**Opdrachten**
- a) Neem uit de tekst "Gedachten 10" woordelijk het gedeelte over dat begint bij "Gedachten 10" en eindigt bij "wel van. Eigenlijk.)".
- b) Op welke dag komt de briefing volgens de tekst "Gedachten 10" bij zoveel mensen binnen?
- c) Schrijf een vervolg op de tekst "Gedachten 10" dat direct aansluit op de laatste zin.

27 maart 2020

Gedachten 10

Zoals dat heet: een productieve dag. De minister-president kan tevreden zijn. La première was het al.

Elke week die briefing maken. Als bij een puzzel de stukjes in elkaar passen. Is natuurlijk ook een rots van stabiliteit, die briefing die elke vrijdag bij zoveel mensen binnenfloept. (Een klein beetje wel eigenlijk, denk je. Dingen die doorlopen, die blijven, je houdt daar wel van. Eigenlijk.)

En ook nog dat maandelijkse stukje tussendoor doen. Woorden en beelden wriemelden vooraf al in je hoofd. Je bent benieuwd waar het stukje je heen zal brengen. Volop bezig, en dan denken: oei, is het al op? (Je had nog beelden voor twee bladzijden meer, minstens. Maar zo is het echt wel genoeg.)

**Verzamelde vermeldingen**

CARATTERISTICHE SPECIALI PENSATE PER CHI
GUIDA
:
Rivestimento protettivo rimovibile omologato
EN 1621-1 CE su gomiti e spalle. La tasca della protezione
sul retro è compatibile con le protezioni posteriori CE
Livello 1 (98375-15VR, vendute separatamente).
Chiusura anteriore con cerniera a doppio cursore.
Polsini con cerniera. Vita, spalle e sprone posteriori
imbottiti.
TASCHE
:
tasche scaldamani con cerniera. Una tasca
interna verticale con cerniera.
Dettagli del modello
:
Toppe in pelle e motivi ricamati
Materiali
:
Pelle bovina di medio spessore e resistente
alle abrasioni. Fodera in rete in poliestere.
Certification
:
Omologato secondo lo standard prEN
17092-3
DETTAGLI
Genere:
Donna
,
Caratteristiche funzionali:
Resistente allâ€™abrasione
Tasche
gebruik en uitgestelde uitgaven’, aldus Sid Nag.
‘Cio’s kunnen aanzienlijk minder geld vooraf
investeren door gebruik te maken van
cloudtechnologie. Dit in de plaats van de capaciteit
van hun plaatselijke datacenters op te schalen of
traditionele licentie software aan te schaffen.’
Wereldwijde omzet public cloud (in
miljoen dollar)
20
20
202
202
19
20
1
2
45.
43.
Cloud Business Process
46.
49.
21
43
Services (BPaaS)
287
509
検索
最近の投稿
* * *
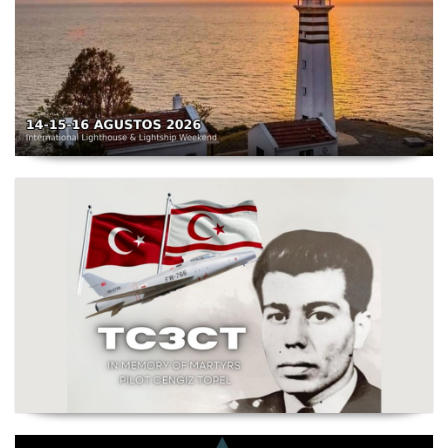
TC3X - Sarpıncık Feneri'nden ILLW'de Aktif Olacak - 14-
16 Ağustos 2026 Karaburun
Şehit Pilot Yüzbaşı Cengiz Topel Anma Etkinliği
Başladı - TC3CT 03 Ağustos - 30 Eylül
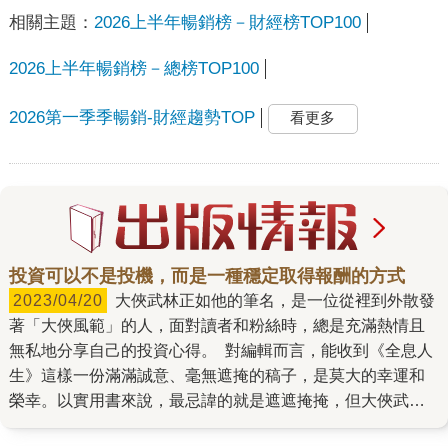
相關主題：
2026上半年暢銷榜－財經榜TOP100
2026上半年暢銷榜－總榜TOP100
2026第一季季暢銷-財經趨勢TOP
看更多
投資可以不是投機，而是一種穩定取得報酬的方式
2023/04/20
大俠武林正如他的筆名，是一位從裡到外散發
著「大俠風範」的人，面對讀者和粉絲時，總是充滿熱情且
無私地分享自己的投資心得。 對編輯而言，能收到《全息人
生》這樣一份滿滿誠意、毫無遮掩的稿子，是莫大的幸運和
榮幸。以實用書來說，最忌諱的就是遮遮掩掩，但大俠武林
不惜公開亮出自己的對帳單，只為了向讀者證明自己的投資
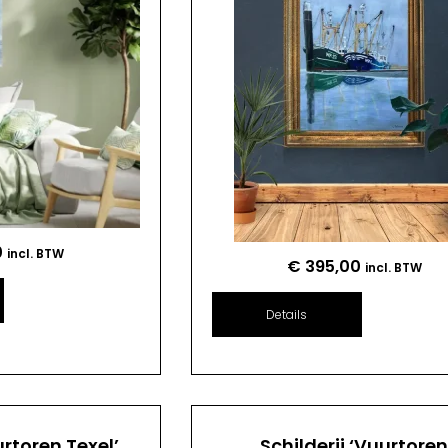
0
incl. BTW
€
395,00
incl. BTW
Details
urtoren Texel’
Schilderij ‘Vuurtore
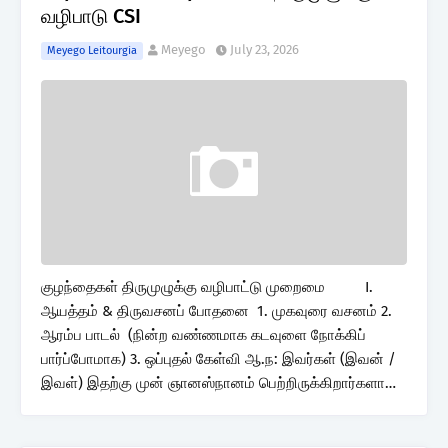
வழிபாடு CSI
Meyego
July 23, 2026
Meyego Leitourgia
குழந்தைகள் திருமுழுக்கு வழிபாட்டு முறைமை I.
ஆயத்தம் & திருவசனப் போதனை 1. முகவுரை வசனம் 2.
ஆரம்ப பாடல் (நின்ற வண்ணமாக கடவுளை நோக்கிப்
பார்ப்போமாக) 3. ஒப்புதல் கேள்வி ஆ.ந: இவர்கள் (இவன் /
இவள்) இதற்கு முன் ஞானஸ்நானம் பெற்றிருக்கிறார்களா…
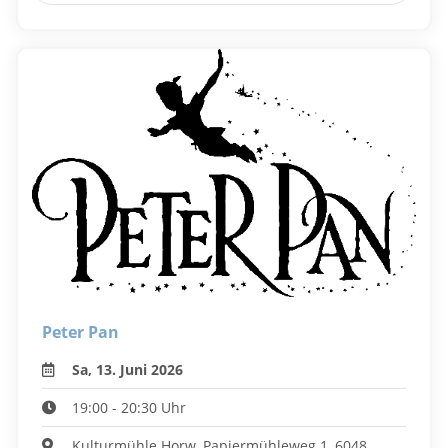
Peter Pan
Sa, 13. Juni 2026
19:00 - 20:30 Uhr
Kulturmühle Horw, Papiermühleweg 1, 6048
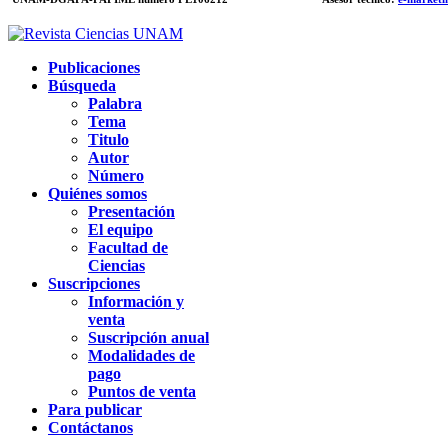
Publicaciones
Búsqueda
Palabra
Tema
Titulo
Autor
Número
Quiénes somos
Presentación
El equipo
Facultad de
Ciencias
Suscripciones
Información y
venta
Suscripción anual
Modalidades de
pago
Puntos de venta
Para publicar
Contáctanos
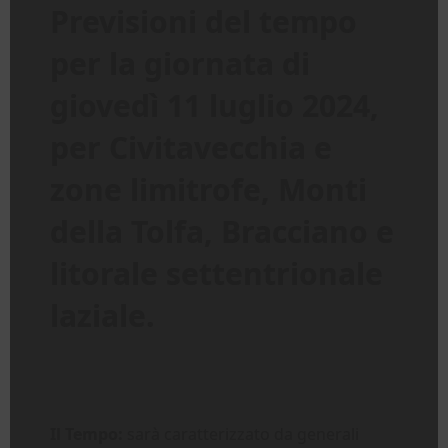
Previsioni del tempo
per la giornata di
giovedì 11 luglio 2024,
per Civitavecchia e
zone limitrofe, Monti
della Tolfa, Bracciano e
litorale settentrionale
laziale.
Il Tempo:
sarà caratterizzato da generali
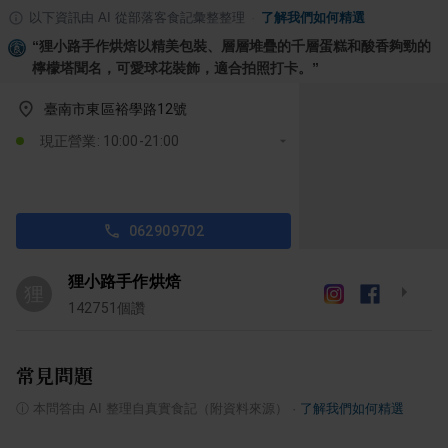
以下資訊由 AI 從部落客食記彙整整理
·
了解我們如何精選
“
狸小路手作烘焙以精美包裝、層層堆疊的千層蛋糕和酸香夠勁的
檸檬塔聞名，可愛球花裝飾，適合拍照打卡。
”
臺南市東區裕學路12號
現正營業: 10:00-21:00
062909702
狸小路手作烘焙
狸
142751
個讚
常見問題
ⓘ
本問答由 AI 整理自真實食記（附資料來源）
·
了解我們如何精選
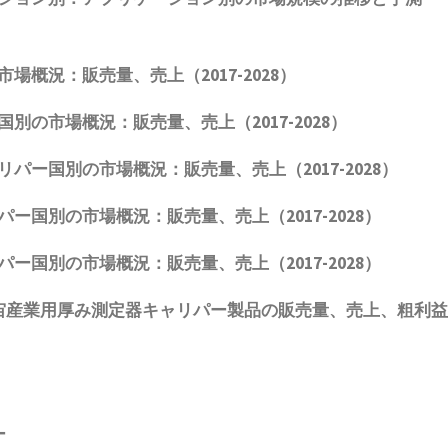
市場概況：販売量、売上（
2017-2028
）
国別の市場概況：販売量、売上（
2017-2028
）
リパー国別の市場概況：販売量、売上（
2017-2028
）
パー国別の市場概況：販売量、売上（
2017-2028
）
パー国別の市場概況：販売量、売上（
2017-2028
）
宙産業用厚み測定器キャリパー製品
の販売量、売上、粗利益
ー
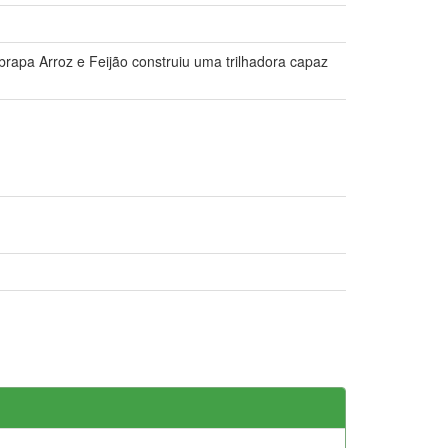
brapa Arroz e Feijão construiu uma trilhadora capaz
---
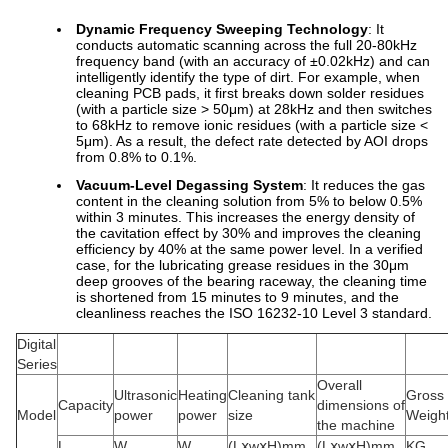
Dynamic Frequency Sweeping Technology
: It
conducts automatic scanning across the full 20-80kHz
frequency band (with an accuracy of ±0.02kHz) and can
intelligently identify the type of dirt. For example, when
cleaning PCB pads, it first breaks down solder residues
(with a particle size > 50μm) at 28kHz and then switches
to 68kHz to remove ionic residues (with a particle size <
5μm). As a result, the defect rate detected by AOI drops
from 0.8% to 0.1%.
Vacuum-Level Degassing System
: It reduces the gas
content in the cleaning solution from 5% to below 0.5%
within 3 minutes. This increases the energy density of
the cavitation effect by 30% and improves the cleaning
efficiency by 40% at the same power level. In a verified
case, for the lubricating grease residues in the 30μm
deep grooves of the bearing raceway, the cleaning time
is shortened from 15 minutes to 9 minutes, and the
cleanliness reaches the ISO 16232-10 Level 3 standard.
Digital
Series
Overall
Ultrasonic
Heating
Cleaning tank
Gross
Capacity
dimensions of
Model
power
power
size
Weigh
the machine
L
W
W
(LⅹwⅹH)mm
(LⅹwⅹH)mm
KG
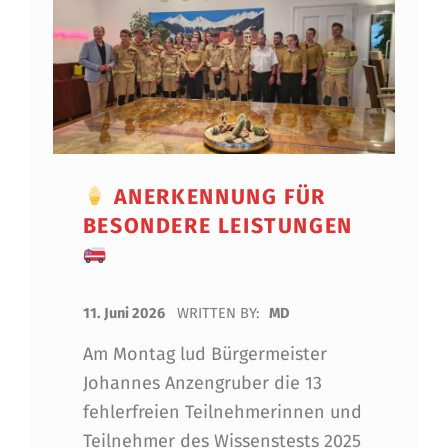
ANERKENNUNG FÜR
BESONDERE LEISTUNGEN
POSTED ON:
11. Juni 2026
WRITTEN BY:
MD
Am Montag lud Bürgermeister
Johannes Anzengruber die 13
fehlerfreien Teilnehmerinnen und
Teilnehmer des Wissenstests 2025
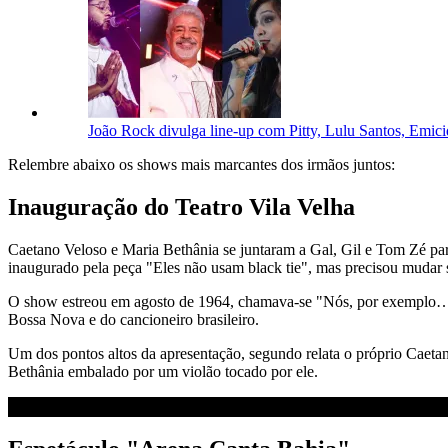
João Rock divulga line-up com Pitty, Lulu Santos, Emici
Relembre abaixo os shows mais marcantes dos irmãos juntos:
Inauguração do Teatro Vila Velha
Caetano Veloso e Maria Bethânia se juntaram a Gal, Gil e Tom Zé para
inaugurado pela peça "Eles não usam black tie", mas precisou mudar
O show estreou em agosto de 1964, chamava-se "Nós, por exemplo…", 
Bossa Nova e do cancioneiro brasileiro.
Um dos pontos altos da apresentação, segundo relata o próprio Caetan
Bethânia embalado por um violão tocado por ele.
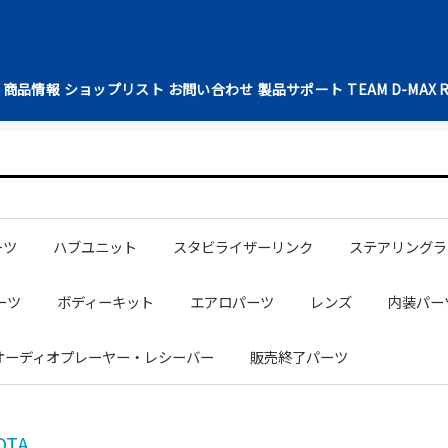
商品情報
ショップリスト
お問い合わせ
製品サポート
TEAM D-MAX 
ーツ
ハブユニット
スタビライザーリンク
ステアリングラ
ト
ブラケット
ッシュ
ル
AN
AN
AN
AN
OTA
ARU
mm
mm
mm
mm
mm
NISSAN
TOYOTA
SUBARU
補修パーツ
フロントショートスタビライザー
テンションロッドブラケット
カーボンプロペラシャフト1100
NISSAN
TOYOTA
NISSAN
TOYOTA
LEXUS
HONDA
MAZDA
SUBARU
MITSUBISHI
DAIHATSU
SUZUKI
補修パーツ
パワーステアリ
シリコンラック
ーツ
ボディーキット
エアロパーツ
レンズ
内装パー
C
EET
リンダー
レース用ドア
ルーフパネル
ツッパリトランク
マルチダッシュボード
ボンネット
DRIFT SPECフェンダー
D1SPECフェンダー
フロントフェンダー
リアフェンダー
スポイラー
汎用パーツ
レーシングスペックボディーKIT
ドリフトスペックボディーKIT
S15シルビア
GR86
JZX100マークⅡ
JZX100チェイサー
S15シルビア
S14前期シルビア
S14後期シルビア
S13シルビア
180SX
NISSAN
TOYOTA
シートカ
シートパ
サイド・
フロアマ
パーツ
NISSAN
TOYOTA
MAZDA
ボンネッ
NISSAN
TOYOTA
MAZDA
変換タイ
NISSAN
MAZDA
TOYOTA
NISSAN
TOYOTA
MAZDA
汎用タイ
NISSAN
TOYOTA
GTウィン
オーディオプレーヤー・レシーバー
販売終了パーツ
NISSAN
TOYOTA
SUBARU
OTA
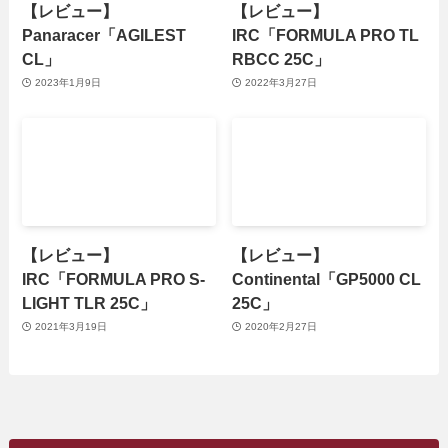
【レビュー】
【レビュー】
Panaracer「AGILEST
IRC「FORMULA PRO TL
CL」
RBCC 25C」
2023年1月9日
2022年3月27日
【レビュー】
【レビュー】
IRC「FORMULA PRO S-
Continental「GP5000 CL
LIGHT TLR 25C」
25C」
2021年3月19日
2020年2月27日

**Antwoorden**
- a)
Gedachten 10

Zoals dat heet: een productieve dag. De minister-president kan tevreden zijn. La première was het al.

Elke week die briefing maken. Als bij een puzzel de stukjes in elkaar passen. Is natuurlijk ook een rots van stabiliteit, die briefing die elke vrijdag bij zoveel mensen binnenfloept. (Een klein beetje wel eigenlijk, denk je. Dingen die doorlopen, die blijven, je houdt daar wel van. Eigenlijk.)

- b) Elke vrijdag.

- c)
Misschien zal er na de publicatie ervan weer iemand zeggen dat we nu echt geen filosofen nodig hebben. (Los van het feit dat je geen filosoof bent, ben je het daar niet zo mee eens.)

Een vriend die nog steeds niet kon vertrekken uit Guatemala. Gelukkig werkt de mail wel. (Je vindt het nog altijd moeilijk te vatten hoe iets dat je hier op je computer tikt zomaar aan de andere kant van de wereld arriveert. Het jongetje.)

Daarna toch wel enigszins uitgeput zijn. (Die weken zijn toch vermoeiender, denk je. Niet alleen jij had dat anders verwacht.)

De mevrouw in de winkel die ineens hard begint te hoesten. Iedereen bevriest even.

De twee mevrouwen buiten de winkel die verbaasd zijn dat er zoveel fietsen staan. Een korte fietsbabbel. Jullie wensen elkaar nog een mooie dag. Hoe fijn dat is.

Je op de fiets afvragen of je wel elke dag genoeg gedachten hebt om die dan ’s avonds te verzamelen als gedachten. Daarover nadenken, is dat ook een gedachte?

Je ritme is blijkbaar goed geïnternaliseerd. Je bent zo blij dat het weekend is, ervan overtuigd dat de volgende dag helemaal anders zal zijn dan de huidige.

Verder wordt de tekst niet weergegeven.